– Можем пощупать низкоэнергетическим пучком?
– Берберян. – командует Старик. – Переходите в импульсный. Канцонери! Подключитесь к радару. Хочу посмотреть альбедо. Мистер Ухтха-уз, полная остановка, если вас не затруднит.
Он покидает нас, по-обезьяньи лезет во внутренний круг.
Еще триста километров остаются позади, когда Уэстхауз останавливает корабль. Мы обмениваемся тревожными взглядами.
– Что это такое, сэр? – спрашивает Рыболов.
– Точно сказать не могу. Будто какой-то корабль на этом камне.
Появляется командир.
– Радарное альбедо слаборазличимо, – говорит он. – Мертвый корабль не выделяется на фоне железо- никелевого астероида.
Он пялится на экран. Ответов там нет.
– Нам бы осветительные ракеты.
– Если бы они собирались стрелять, мы бы уже знали, – говорит Яневич.
– Может быть. Откройте дверь!
Стоя у люка в оружейный отсек, он говорит мне:
– Перематывай пленки.
Через минуту Пиньяц двадцать секунд проверяет астероид лучом низковаттного лазера.
– Это корабль, – говорю я Яневичу. – Притом не наш.
Он смотрит, как я прокручиваю запись.
Судно похоже на вывернутую наизнанку фарфоровую чашку, метров тридцать – сорок в диаметре. Снова появляется командир. Вид у него озадаченный.
– Никогда такого не видел. Перешлите это Канцонери. Канцонери! Идентифицируйте этого типа.
Через минуту Канцонери говорит:
– Это десантно-высадочный модуль, командир.
Мы обмениваемся изумленными взглядами. Десантный модуль? Для высадки войск вторжения на планету?
– Что он здесь делает? – бормочет Яне-вич. – А что мы теперь будем делать? – добавляет он, повернувшись к командиру.
Старик смотрит на экран Рыболова.
– Тродаал? Есть что-нибудь из штаба?
– Переговоров много, но для нас – ничего, командир.
Командир связывается с оружейным отсеком.
– Мистер Пиньяц, жесткий пучок в эту болванку. Мистер Уэстхауз, приготовьтесь удирать.
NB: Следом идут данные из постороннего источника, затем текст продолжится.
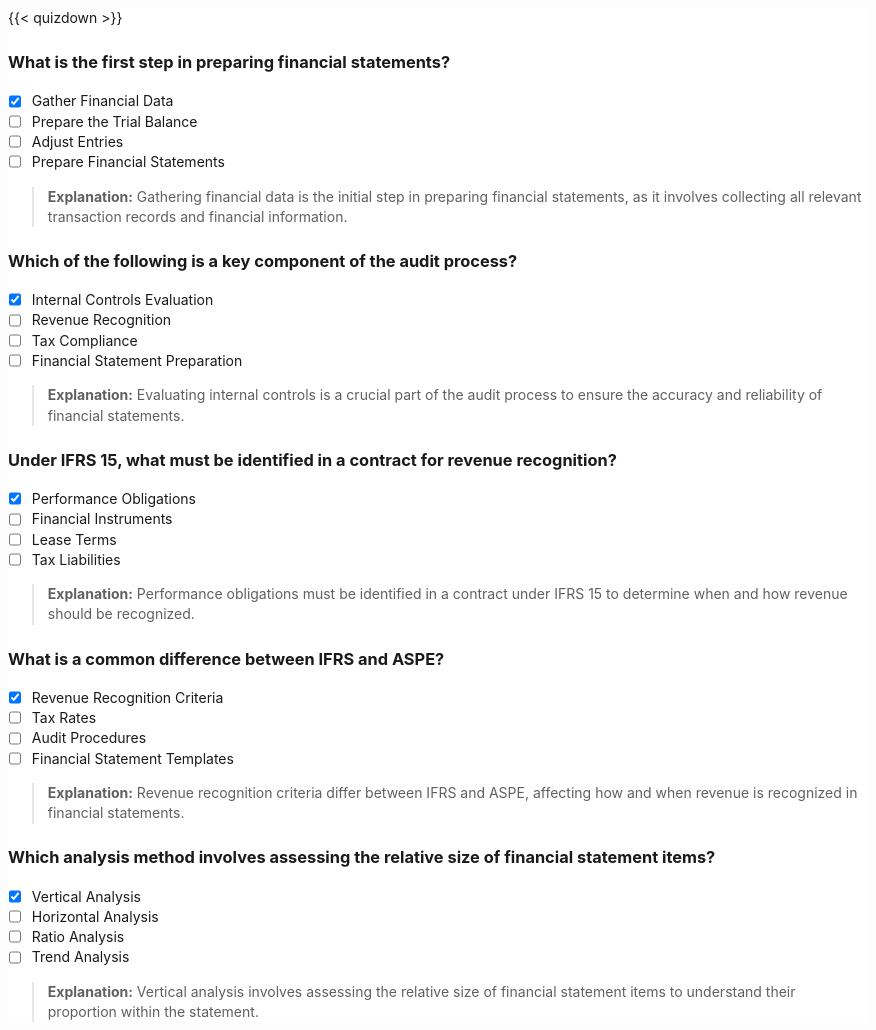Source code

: {{< quizdown >}}

### What is the first step in preparing financial statements?

- [x] Gather Financial Data
- [ ] Prepare the Trial Balance
- [ ] Adjust Entries
- [ ] Prepare Financial Statements

> **Explanation:** Gathering financial data is the initial step in preparing financial statements, as it involves collecting all relevant transaction records and financial information.

### Which of the following is a key component of the audit process?

- [x] Internal Controls Evaluation
- [ ] Revenue Recognition
- [ ] Tax Compliance
- [ ] Financial Statement Preparation

> **Explanation:** Evaluating internal controls is a crucial part of the audit process to ensure the accuracy and reliability of financial statements.

### Under IFRS 15, what must be identified in a contract for revenue recognition?

- [x] Performance Obligations
- [ ] Financial Instruments
- [ ] Lease Terms
- [ ] Tax Liabilities

> **Explanation:** Performance obligations must be identified in a contract under IFRS 15 to determine when and how revenue should be recognized.

### What is a common difference between IFRS and ASPE?

- [x] Revenue Recognition Criteria
- [ ] Tax Rates
- [ ] Audit Procedures
- [ ] Financial Statement Templates

> **Explanation:** Revenue recognition criteria differ between IFRS and ASPE, affecting how and when revenue is recognized in financial statements.

### Which analysis method involves assessing the relative size of financial statement items?

- [x] Vertical Analysis
- [ ] Horizontal Analysis
- [ ] Ratio Analysis
- [ ] Trend Analysis

> **Explanation:** Vertical analysis involves assessing the relative size of financial statement items to understand their proportion within the statement.
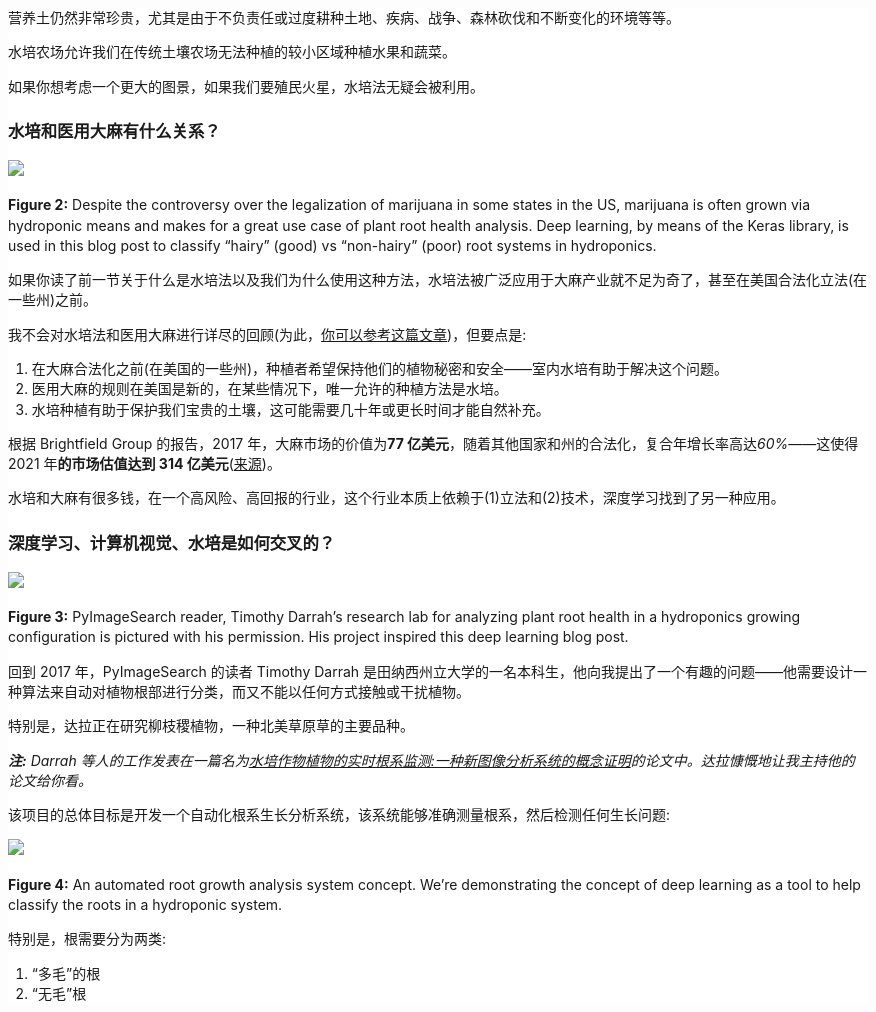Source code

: 营养土仍然非常珍贵，尤其是由于不负责任或过度耕种土地、疾病、战争、森林砍伐和不断变化的环境等等。

水培农场允许我们在传统土壤农场无法种植的较小区域种植水果和蔬菜。

如果你想考虑一个更大的图景，如果我们要殖民火星，水培法无疑会被利用。

### 水培和医用大麻有什么关系？

[![](../Images/d0bedb7fbb33903686a8743f6dc8b039.png)](https://pyimagesearch.com/wp-content/uploads/2018/10/dl_mm_rx_buds.jpg)

**Figure 2:** Despite the controversy over the legalization of marijuana in some states in the US, marijuana is often grown via hydroponic means and makes for a great use case of plant root health analysis. Deep learning, by means of the Keras library, is used in this blog post to classify “hairy” (good) vs “non-hairy” (poor) root systems in hydroponics.

如果你读了前一节关于什么是水培法以及我们为什么使用这种方法，水培法被广泛应用于大麻产业就不足为奇了，甚至在美国合法化立法(在一些州)之前。

我不会对水培法和医用大麻进行详尽的回顾(为此，[你可以参考这篇文章](https://hightimes.com/grow/the-history-of-hydroponics/))，但要点是:

1.  在大麻合法化之前(在美国的一些州)，种植者希望保持他们的植物秘密和安全——室内水培有助于解决这个问题。
2.  医用大麻的规则在美国是新的，在某些情况下，唯一允许的种植方法是水培。
3.  水培种植有助于保护我们宝贵的土壤，这可能需要几十年或更长时间才能自然补充。

根据 Brightfield Group 的报告，2017 年，大麻市场的价值为**77 亿美元**，随着其他国家和州的合法化，复合年增长率高达*60%*——这使得 2021 年**的市场估值达到 314 亿美元**([来源](https://www.forbes.com/sites/monazhang/2017/11/07/global-marijuana-market-31-billion-investors-cautious/#ce883c272977))。

水培和大麻有很多钱，在一个高风险、高回报的行业，这个行业本质上依赖于(1)立法和(2)技术，深度学习找到了另一种应用。

### 深度学习、计算机视觉、水培是如何交叉的？

[![](../Images/6807acec536d4c5215a6fae95a9e955b.png)](https://pyimagesearch.com/wp-content/uploads/2018/10/dl_mm_setup.jpg)

**Figure 3:** PyImageSearch reader, Timothy Darrah’s research lab for analyzing plant root health in a hydroponics growing configuration is pictured with his permission. His project inspired this deep learning blog post.

回到 2017 年，PyImageSearch 的读者 Timothy Darrah 是田纳西州立大学的一名本科生，他向我提出了一个有趣的问题——他需要设计一种算法来自动对植物根部进行分类，而又不能以任何方式接触或干扰植物。

特别是，达拉正在研究柳枝稷植物，一种北美草原草的主要品种。

***注:** Darrah 等人的工作发表在一篇名为[水培作物植物的实时根系监测:一种新图像分析系统的概念证明](https://s3-us-west-2.amazonaws.com/static.pyimagesearch.com/deep-learning-hydroponics/darrah2017.pdf)的论文中。达拉慷慨地让我主持他的论文给你看。*

该项目的总体目标是开发一个自动化根系生长分析系统，该系统能够准确测量根系，然后检测任何生长问题:

[![](../Images/281de94647af8d4db1a362aee376efc8.png)](https://pyimagesearch.com/wp-content/uploads/2018/10/dl_mm_root_measurement.jpg)

**Figure 4:** An automated root growth analysis system concept. We’re demonstrating the concept of deep learning as a tool to help classify the roots in a hydroponic system.

特别是，根需要分为两类:

1.  “多毛”的根
2.  “无毛”根
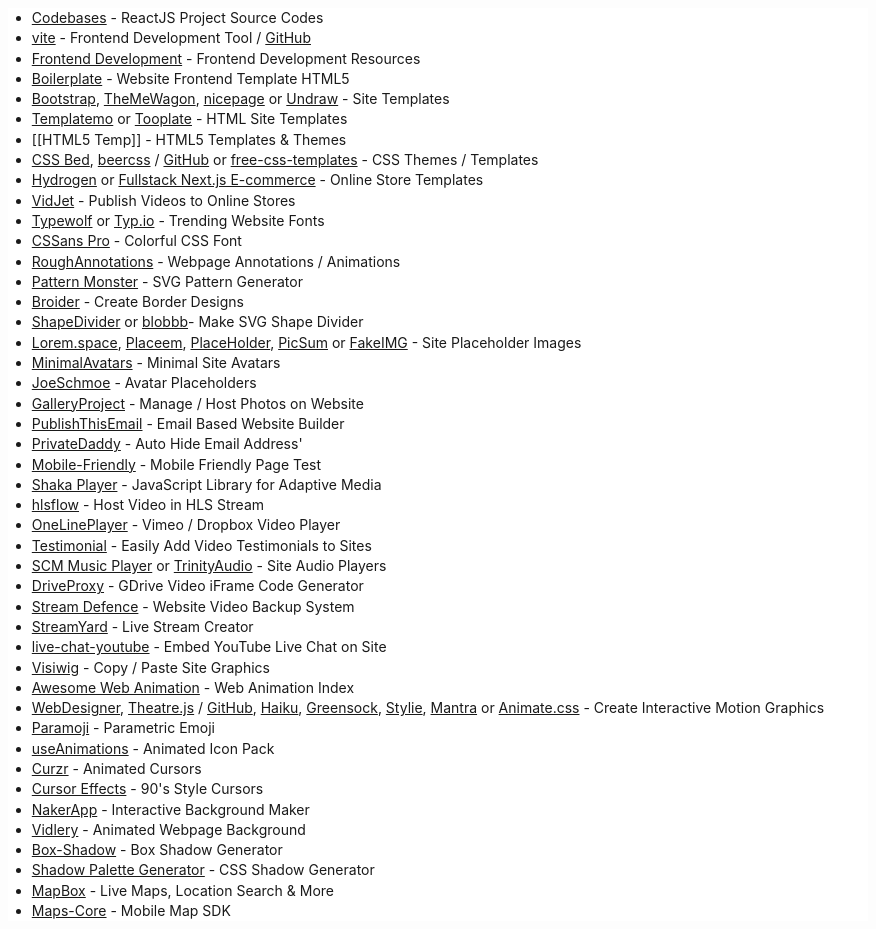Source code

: -   [Codebases](https://github.com/reacttips-dev/codebases) - ReactJS Project Source Codes
-   [vite](https://vitejs.dev/) - Frontend Development Tool / [GitHub](https://github.com/vitejs/vite)
-   [Frontend Development](https://github.com/dypsilon/frontend-dev-bookmarks) - Frontend Development Resources
-   [Boilerplate](https://github.com/h5bp/html5-boilerplate) - Website Frontend Template HTML5
-   [Bootstrap](https://bootstrapmade.com/), [TheMeWagon](https://themewagon.com/), [nicepage](https://nicepage.com/website-templates) or [Undraw](https://evie.undraw.co/) - Site Templates
-   [Templatemo](https://www.templatemo.com/) or [Tooplate](https://www.tooplate.com/) - HTML Site Templates
-   [[HTML5 Temp]] - HTML5 Templates & Themes
-   [CSS Bed](https://www.cssbed.com/), [beercss](https://www.beercss.com/) / [GitHub](https://github.com/beercss/beercss) or [free-css-templates](https://www.free-css.com/free-css-templates) - CSS Themes / Templates
-   [Hydrogen](https://github.com/Shopify/hydrogen) or [Fullstack Next.js E-commerce](https://github.com/olafsulich/fullstack-nextjs-ecommerce) - Online Store Templates
-   [VidJet](https://www.vidjet.io/) - Publish Videos to Online Stores
-   [Typewolf](https://www.typewolf.com/) or [Typ.io](https://typ.io/) - Trending Website Fonts
-   [CSSans Pro](https://cssans.pro/) - Colorful CSS Font
-   [RoughAnnotations](https://roughnotation.com/) - Webpage Annotations / Animations
-   [Pattern Monster](https://pattern.monster/) - SVG Pattern Generator
-   [Broider](https://maxbittker.github.io/broider/) - Create Border Designs
-   [ShapeDivider](https://www.shapedivider.app/) or [blobbb](https://www.blobbb.fun/)- Make SVG Shape Divider
-   [Lorem.space](https://lorem.space/), [Placeem](https://placem.at/), [PlaceHolder](https://placeholder.pics/), [PicSum](https://picsum.photos/) or [FakeIMG](https://fakeimg.pl/) - Site Placeholder Images
-   [MinimalAvatars](https://minimalavatars.com/) - Minimal Site Avatars
-   [JoeSchmoe](https://joeschmoe.io/) - Avatar Placeholders
-   [GalleryProject](http://galleryproject.org/) - Manage / Host Photos on Website
-   [PublishThisEmail](https://www.publishthis.email/) - Email Based Website Builder
-   [PrivateDaddy](https://www.privatedaddy.com/) - Auto Hide Email Address'
-   [Mobile-Friendly](https://search.google.com/test/mobile-friendly) - Mobile Friendly Page Test
-   [Shaka Player](https://github.com/shaka-project/shaka-player) - JavaScript Library for Adaptive Media
-   [hlsflow](https://github.com/hlsflow/hlsflow) - Host Video in HLS Stream
-   [OneLinePlayer](https://onelineplayer.com/) - Vimeo / Dropbox Video Player
-   [Testimonial](https://testimonial.to/) - Easily Add Video Testimonials to Sites
-   [SCM Music Player](https://www.scmplayer.net/) or [TrinityAudio](https://www.trinityaudio.ai/) - Site Audio Players
-   [DriveProxy](http://driveproxy.net/) - GDrive Video iFrame Code Generator
-   [Stream Defence](https://www.streamdefence.com/) - Website Video Backup System
-   [StreamYard](https://streamyard.com/) - Live Stream Creator
-   [live-chat-youtube](https://github.com/gabrielroriz/live-chat-youtube) - Embed YouTube Live Chat on Site
-   [Visiwig](https://www.visiwig.com/) - Copy / Paste Site Graphics
-   [Awesome Web Animation](https://github.com/sergey-pimenov/awesome-web-animation) - Web Animation Index
-   [WebDesigner](https://webdesigner.withgoogle.com/), [Theatre.js](https://www.theatrejs.com/) / [GitHub](https://github.com/AriaMinaei/theatre), [Haiku](https://www.haikuanimator.com/), [Greensock](https://greensock.com/), [Stylie](https://jeremyckahn.github.io/stylie/), [Mantra](https://jeremyckahn.github.io/mantra/) or [Animate.css](https://animate.style/) - Create Interactive Motion Graphics
-   [Paramoji](https://paramoji.org/) - Parametric Emoji
-   [useAnimations](https://useanimations.com/index.html) - Animated Icon Pack
-   [Curzr](https://github.com/TaylonChan/Curzr) - Animated Cursors
-   [Cursor Effects](https://tholman.com/cursor-effects/) - 90's Style Cursors
-   [NakerApp](https://app.naker.io/back/) - Interactive Background Maker
-   [Vidlery](http://vidlery.com/) - Animated Webpage Background
-   [Box-Shadow](https://box-shadow.art/) - Box Shadow Generator
-   [Shadow Palette Generator](https://www.joshwcomeau.com/shadow-palette/) - CSS Shadow Generator
-   [MapBox](https://www.mapbox.com/) - Live Maps, Location Search & More
-   [Maps-Core](https://openmobilemaps.io/) - Mobile Map SDK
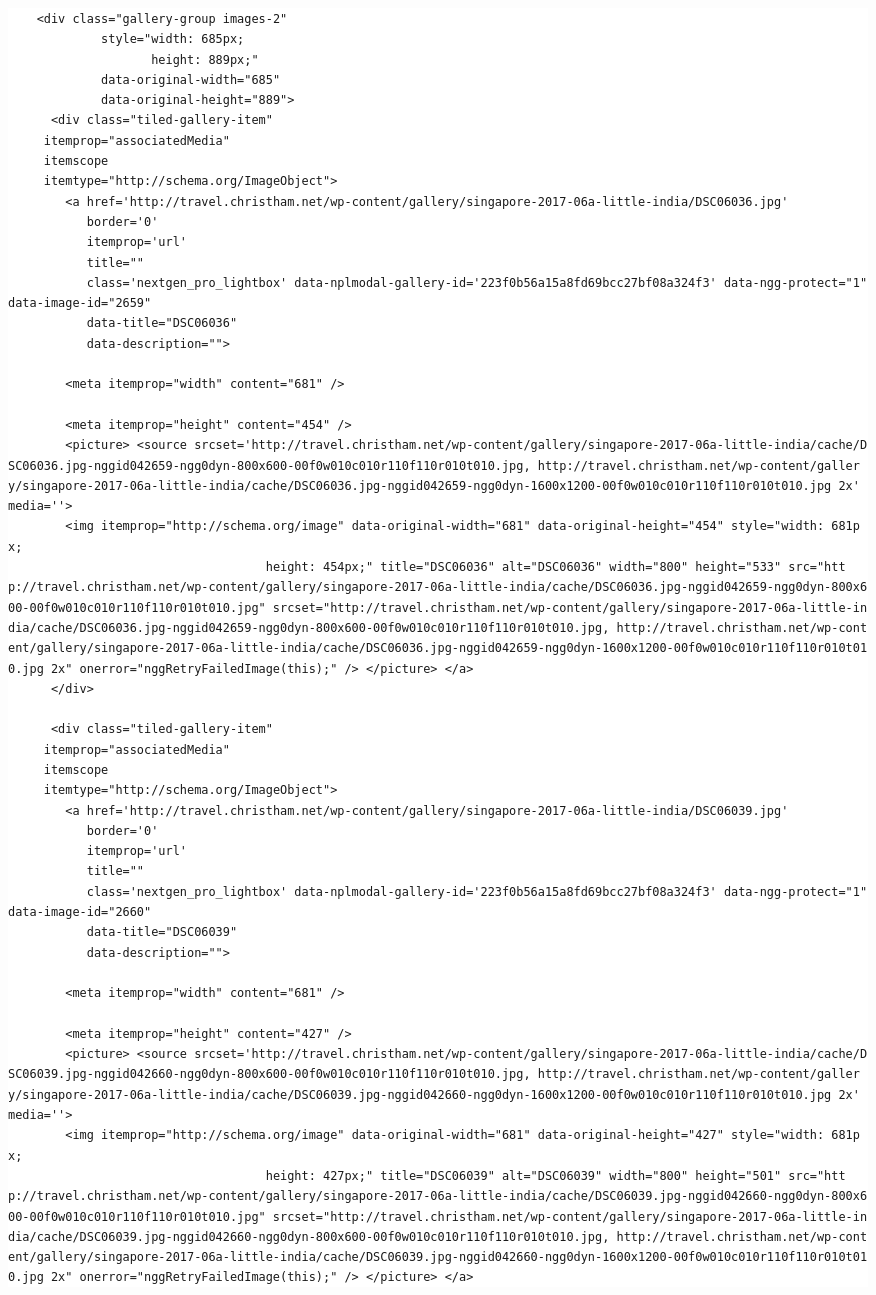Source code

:         <div class="gallery-group images-2"
                 style="width: 685px;
                        height: 889px;"
                 data-original-width="685"
                 data-original-height="889">
          <div class="tiled-gallery-item"
         itemprop="associatedMedia"
         itemscope
         itemtype="http://schema.org/ImageObject">
            <a href='http://travel.christham.net/wp-content/gallery/singapore-2017-06a-little-india/DSC06036.jpg'
               border='0'
               itemprop='url'
               title=""
               class='nextgen_pro_lightbox' data-nplmodal-gallery-id='223f0b56a15a8fd69bcc27bf08a324f3' data-ngg-protect="1"               data-image-id="2659"
               data-title="DSC06036"
               data-description=""> 
            
            <meta itemprop="width" content="681" />
            
            <meta itemprop="height" content="454" />
            <picture> <source srcset='http://travel.christham.net/wp-content/gallery/singapore-2017-06a-little-india/cache/DSC06036.jpg-nggid042659-ngg0dyn-800x600-00f0w010c010r110f110r010t010.jpg, http://travel.christham.net/wp-content/gallery/singapore-2017-06a-little-india/cache/DSC06036.jpg-nggid042659-ngg0dyn-1600x1200-00f0w010c010r110f110r010t010.jpg 2x' media=''> 
            <img itemprop="http://schema.org/image" data-original-width="681" data-original-height="454" style="width: 681px;
                                        height: 454px;" title="DSC06036" alt="DSC06036" width="800" height="533" src="http://travel.christham.net/wp-content/gallery/singapore-2017-06a-little-india/cache/DSC06036.jpg-nggid042659-ngg0dyn-800x600-00f0w010c010r110f110r010t010.jpg" srcset="http://travel.christham.net/wp-content/gallery/singapore-2017-06a-little-india/cache/DSC06036.jpg-nggid042659-ngg0dyn-800x600-00f0w010c010r110f110r010t010.jpg, http://travel.christham.net/wp-content/gallery/singapore-2017-06a-little-india/cache/DSC06036.jpg-nggid042659-ngg0dyn-1600x1200-00f0w010c010r110f110r010t010.jpg 2x" onerror="nggRetryFailedImage(this);" /> </picture> </a>
          </div>
          
          <div class="tiled-gallery-item"
         itemprop="associatedMedia"
         itemscope
         itemtype="http://schema.org/ImageObject">
            <a href='http://travel.christham.net/wp-content/gallery/singapore-2017-06a-little-india/DSC06039.jpg'
               border='0'
               itemprop='url'
               title=""
               class='nextgen_pro_lightbox' data-nplmodal-gallery-id='223f0b56a15a8fd69bcc27bf08a324f3' data-ngg-protect="1"               data-image-id="2660"
               data-title="DSC06039"
               data-description=""> 
            
            <meta itemprop="width" content="681" />
            
            <meta itemprop="height" content="427" />
            <picture> <source srcset='http://travel.christham.net/wp-content/gallery/singapore-2017-06a-little-india/cache/DSC06039.jpg-nggid042660-ngg0dyn-800x600-00f0w010c010r110f110r010t010.jpg, http://travel.christham.net/wp-content/gallery/singapore-2017-06a-little-india/cache/DSC06039.jpg-nggid042660-ngg0dyn-1600x1200-00f0w010c010r110f110r010t010.jpg 2x' media=''> 
            <img itemprop="http://schema.org/image" data-original-width="681" data-original-height="427" style="width: 681px;
                                        height: 427px;" title="DSC06039" alt="DSC06039" width="800" height="501" src="http://travel.christham.net/wp-content/gallery/singapore-2017-06a-little-india/cache/DSC06039.jpg-nggid042660-ngg0dyn-800x600-00f0w010c010r110f110r010t010.jpg" srcset="http://travel.christham.net/wp-content/gallery/singapore-2017-06a-little-india/cache/DSC06039.jpg-nggid042660-ngg0dyn-800x600-00f0w010c010r110f110r010t010.jpg, http://travel.christham.net/wp-content/gallery/singapore-2017-06a-little-india/cache/DSC06039.jpg-nggid042660-ngg0dyn-1600x1200-00f0w010c010r110f110r010t010.jpg 2x" onerror="nggRetryFailedImage(this);" /> </picture> </a>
Проходит несколько секунд, и Пиньяц стреляет. Летят пылающие обломки. Часть основания становится вишневой, затем блекнет. Посадочный отсек не отвечает.
Мы снова смотрим друг на друга.
– Спускайтесь потихоньку, мистер Уэстхауз, – говорит Старик.
Два часа растущего напряжения. Ни высадочный отсек, ни спасательная станция не откликаются. Сейчас мы в двадцати пяти километрах. Модуль заметно поврежден. Днище всмятку. Канцонери говорит, что удар и придал астероиду вращение. Все равно непонятно, что тут делает этот модуль. До Ханаана далеко.
Очевидно, экипаж отсека прибыл сюда с теми же намерениями, что и мы. Обе воюющие стороны пользуются чужими спасательными станциями.
Уэстхауз говорит, что может приспособиться к трепыханиям астероида. Но работа – пока не удастся каким-то образом заякориться – будет тонкой. Я спрашиваю командира:
– Какой смысл? Можно же пройти рядом, хоть посмотреть, стоит ли овчинка выделки.
Он хмыкает и удаляется. Я смотрю на Яне-вича, на спину командира, снова на старпома. Он показывает мне скрещенные пальцы. Тоже видит разложение, которое сдерживает только командир.
Беспокоит меня командир. Он чертовски близок к краю. Если у нас тут ничего не выйдет, он может сломаться. Все наши беды падают на его плечи, несмотря на то что слишком многое зависит не от него.
– Пятнадцать километров, – говорит Бер-берян.
Роуз и Тродаал обмениваются размышлениями о сокровищах, которые можно отыскать на спасательной станции. Слышу что-то насчет медсестер. Тродаал часто сам себя перебивает, повторяя вслух услышанное по радио.
Ситуация очевидна. Та фирма пытается размолоть в порошок Ханаан и все наши базы. Новости с большого спутника тревожные. Войска противника высадились на его поверхность.
– Похоже, плохо, сэр, – говорит Никастро.